◆ **WHAT NEEDS TO BE DONE**:
Without changing a single word, write out every entry.

══ PROVIDED RECORDS ══

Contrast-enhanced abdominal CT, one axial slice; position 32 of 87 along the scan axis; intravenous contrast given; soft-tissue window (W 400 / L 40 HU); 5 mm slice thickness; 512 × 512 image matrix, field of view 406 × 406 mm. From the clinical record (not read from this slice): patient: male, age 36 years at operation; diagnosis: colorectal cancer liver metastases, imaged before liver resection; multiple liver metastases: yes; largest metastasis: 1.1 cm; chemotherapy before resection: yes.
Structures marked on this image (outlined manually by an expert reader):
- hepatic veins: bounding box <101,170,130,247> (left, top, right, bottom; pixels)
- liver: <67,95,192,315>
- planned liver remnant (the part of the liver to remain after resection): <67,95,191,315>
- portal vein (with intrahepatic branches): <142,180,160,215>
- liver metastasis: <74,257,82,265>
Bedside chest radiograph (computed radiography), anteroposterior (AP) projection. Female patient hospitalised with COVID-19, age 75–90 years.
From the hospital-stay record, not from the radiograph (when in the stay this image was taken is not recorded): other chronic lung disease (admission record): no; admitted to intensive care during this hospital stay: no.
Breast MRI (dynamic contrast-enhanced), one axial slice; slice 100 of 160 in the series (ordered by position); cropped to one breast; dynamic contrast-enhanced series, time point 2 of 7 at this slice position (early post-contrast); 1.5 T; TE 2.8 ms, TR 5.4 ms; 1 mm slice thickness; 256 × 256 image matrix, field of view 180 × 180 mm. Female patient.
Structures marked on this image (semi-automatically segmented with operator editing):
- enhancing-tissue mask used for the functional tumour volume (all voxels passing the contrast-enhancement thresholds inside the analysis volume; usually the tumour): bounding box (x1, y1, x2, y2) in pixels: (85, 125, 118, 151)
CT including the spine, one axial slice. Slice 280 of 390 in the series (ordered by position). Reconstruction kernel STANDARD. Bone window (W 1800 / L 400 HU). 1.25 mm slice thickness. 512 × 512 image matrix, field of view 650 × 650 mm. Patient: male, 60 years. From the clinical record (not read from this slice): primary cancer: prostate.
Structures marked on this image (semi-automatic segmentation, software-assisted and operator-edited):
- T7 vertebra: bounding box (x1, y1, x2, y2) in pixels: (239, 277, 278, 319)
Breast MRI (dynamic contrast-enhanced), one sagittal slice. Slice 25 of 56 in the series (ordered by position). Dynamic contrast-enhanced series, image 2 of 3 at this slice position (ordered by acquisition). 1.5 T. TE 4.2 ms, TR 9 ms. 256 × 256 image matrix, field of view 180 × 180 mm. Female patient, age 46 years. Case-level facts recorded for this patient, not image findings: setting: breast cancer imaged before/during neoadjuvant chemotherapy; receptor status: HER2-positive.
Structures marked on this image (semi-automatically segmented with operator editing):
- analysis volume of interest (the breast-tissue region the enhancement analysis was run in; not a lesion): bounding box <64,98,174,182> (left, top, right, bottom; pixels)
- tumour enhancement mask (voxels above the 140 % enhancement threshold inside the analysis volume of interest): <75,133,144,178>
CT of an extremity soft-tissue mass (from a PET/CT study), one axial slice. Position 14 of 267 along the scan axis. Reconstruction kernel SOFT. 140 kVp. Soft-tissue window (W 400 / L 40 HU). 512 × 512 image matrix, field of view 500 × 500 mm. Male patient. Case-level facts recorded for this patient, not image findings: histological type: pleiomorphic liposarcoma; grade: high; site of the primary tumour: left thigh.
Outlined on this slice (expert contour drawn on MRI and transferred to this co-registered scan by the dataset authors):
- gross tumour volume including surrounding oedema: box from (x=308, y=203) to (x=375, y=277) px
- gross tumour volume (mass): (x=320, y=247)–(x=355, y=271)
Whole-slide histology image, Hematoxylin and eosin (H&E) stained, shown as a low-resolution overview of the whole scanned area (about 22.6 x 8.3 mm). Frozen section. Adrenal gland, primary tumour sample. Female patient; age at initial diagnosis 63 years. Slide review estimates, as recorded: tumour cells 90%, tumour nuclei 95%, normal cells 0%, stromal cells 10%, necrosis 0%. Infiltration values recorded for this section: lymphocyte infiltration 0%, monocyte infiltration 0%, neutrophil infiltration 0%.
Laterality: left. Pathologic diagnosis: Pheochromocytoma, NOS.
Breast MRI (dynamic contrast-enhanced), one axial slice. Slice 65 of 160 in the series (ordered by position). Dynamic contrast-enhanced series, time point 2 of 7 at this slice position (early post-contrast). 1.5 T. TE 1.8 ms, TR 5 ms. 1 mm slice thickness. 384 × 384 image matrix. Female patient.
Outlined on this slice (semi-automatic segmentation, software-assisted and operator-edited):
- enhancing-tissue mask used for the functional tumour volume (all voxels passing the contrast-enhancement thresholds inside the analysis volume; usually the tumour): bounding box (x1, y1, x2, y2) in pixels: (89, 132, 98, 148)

═══

◆ **RESULT**:
Contrast-enhanced abdominal CT, one axial slice; position 32 of 87 along the scan axis; intravenous contrast given; soft-tissue window (W 400 / L 40 HU); 5 mm slice thickness; 512 × 512 image matrix, field of view 406 × 406 mm. From the clinical record (not read from this slice): patient: male, age 36 years at operation; diagnosis: colorectal cancer liver metastases, imaged before liver resection; multiple liver metastases: yes; largest metastasis: 1.1 cm; chemotherapy before resection: yes.
Structures marked on this image (outlined manually by an expert reader):
- hepatic veins: bounding box <101,170,130,247> (left, top, right, bottom; pixels)
- liver: <67,95,192,315>
- planned liver remnant (the part of the liver to remain after resection): <67,95,191,315>
- portal vein (with intrahepatic branches): <142,180,160,215>
- liver metastasis: <74,257,82,265>
Bedside chest radiograph (computed radiography), anteroposterior (AP) projection. Female patient hospitalised with COVID-19, age 75–90 years.
From the hospital-stay record, not from the radiograph (when in the stay this image was taken is not recorded): other chronic lung disease (admission record): no; admitted to intensive care during this hospital stay: no.
Breast MRI (dynamic contrast-enhanced), one axial slice; slice 100 of 160 in the series (ordered by position); cropped to one breast; dynamic contrast-enhanced series, time point 2 of 7 at this slice position (early post-contrast); 1.5 T; TE 2.8 ms, TR 5.4 ms; 1 mm slice thickness; 256 × 256 image matrix, field of view 180 × 180 mm. Female patient.
Structures marked on this image (semi-automatically segmented with operator editing):
- enhancing-tissue mask used for the functional tumour volume (all voxels passing the contrast-enhancement thresholds inside the analysis volume; usually the tumour): bounding box (x1, y1, x2, y2) in pixels: (85, 125, 118, 151)
CT including the spine, one axial slice. Slice 280 of 390 in the series (ordered by position). Reconstruction kernel STANDARD. Bone window (W 1800 / L 400 HU). 1.25 mm slice thickness. 512 × 512 image matrix, field of view 650 × 650 mm. Patient: male, 60 years. From the clinical record (not read from this slice): primary cancer: prostate.
Structures marked on this image (semi-automatic segmentation, software-assisted and operator-edited):
- T7 vertebra: bounding box (x1, y1, x2, y2) in pixels: (239, 277, 278, 319)
Breast MRI (dynamic contrast-enhanced), one sagittal slice. Slice 25 of 56 in the series (ordered by position). Dynamic contrast-enhanced series, image 2 of 3 at this slice position (ordered by acquisition). 1.5 T. TE 4.2 ms, TR 9 ms. 256 × 256 image matrix, field of view 180 × 180 mm. Female patient, age 46 years. Case-level facts recorded for this patient, not image findings: setting: breast cancer imaged before/during neoadjuvant chemotherapy; receptor status: HER2-positive.
Structures marked on this image (semi-automatically segmented with operator editing):
- analysis volume of interest (the breast-tissue region the enhancement analysis was run in; not a lesion): bounding box <64,98,174,182> (left, top, right, bottom; pixels)
- tumour enhancement mask (voxels above the 140 % enhancement threshold inside the analysis volume of interest): <75,133,144,178>
CT of an extremity soft-tissue mass (from a PET/CT study), one axial slice. Position 14 of 267 along the scan axis. Reconstruction kernel SOFT. 140 kVp. Soft-tissue window (W 400 / L 40 HU). 512 × 512 image matrix, field of view 500 × 500 mm. Male patient. Case-level facts recorded for this patient, not image findings: histological type: pleiomorphic liposarcoma; grade: high; site of the primary tumour: left thigh.
Outlined on this slice (expert contour drawn on MRI and transferred to this co-registered scan by the dataset authors):
- gross tumour volume including surrounding oedema: box from (x=308, y=203) to (x=375, y=277) px
- gross tumour volume (mass): (x=320, y=247)–(x=355, y=271)
Whole-slide histology image, Hematoxylin and eosin (H&E) stained, shown as a low-resolution overview of the whole scanned area (about 22.6 x 8.3 mm). Frozen section. Adrenal gland, primary tumour sample. Female patient; age at initial diagnosis 63 years. Slide review estimates, as recorded: tumour cells 90%, tumour nuclei 95%, normal cells 0%, stromal cells 10%, necrosis 0%. Infiltration values recorded for this section: lymphocyte infiltration 0%, monocyte infiltration 0%, neutrophil infiltration 0%.
Laterality: left. Pathologic diagnosis: Pheochromocytoma, NOS.
Breast MRI (dynamic contrast-enhanced), one axial slice. Slice 65 of 160 in the series (ordered by position). Dynamic contrast-enhanced series, time point 2 of 7 at this slice position (early post-contrast). 1.5 T. TE 1.8 ms, TR 5 ms. 1 mm slice thickness. 384 × 384 image matrix. Female patient.
Outlined on this slice (semi-automatic segmentation, software-assisted and operator-edited):
- enhancing-tissue mask used for the functional tumour volume (all voxels passing the contrast-enhancement thresholds inside the analysis volume; usually the tumour): bounding box (x1, y1, x2, y2) in pixels: (89, 132, 98, 148)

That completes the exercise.